*What is being asked*:
For the entries that follow, restate word for word the line containing "## Quick Icon", the line containing "3. **Design tools**", and every line that lies between them.

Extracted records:
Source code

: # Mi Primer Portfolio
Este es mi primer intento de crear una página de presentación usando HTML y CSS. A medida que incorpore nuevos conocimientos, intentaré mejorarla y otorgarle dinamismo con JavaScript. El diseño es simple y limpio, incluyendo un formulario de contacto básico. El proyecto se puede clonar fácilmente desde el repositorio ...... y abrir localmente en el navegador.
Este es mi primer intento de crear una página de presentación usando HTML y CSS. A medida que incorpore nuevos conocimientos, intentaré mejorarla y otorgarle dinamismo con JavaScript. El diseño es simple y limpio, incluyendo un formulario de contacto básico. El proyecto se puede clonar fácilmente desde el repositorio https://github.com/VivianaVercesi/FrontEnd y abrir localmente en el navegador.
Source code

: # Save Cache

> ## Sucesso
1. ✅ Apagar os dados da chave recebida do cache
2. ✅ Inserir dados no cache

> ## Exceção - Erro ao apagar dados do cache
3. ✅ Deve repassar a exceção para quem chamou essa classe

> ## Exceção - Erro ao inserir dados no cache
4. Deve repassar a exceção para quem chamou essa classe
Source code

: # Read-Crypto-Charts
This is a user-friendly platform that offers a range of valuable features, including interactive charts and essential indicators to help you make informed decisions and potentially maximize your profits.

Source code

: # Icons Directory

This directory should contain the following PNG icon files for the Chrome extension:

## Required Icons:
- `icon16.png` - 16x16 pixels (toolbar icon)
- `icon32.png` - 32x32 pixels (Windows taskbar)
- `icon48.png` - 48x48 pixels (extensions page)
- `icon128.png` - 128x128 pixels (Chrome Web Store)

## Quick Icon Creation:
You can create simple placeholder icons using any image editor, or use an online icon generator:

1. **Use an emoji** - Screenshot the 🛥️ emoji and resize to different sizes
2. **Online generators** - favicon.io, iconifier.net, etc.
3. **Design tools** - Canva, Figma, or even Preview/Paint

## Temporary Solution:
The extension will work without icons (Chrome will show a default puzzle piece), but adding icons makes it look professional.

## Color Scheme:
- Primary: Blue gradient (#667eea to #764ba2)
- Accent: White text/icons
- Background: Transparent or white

*Written response*:
## Quick Icon Creation:
You can create simple placeholder icons using any image editor, or use an online icon generator:

1. **Use an emoji** - Screenshot the 🛥️ emoji and resize to different sizes
2. **Online generators** - favicon.io, iconifier.net, etc.
3. **Design tools** - Canva, Figma, or even Preview/Paint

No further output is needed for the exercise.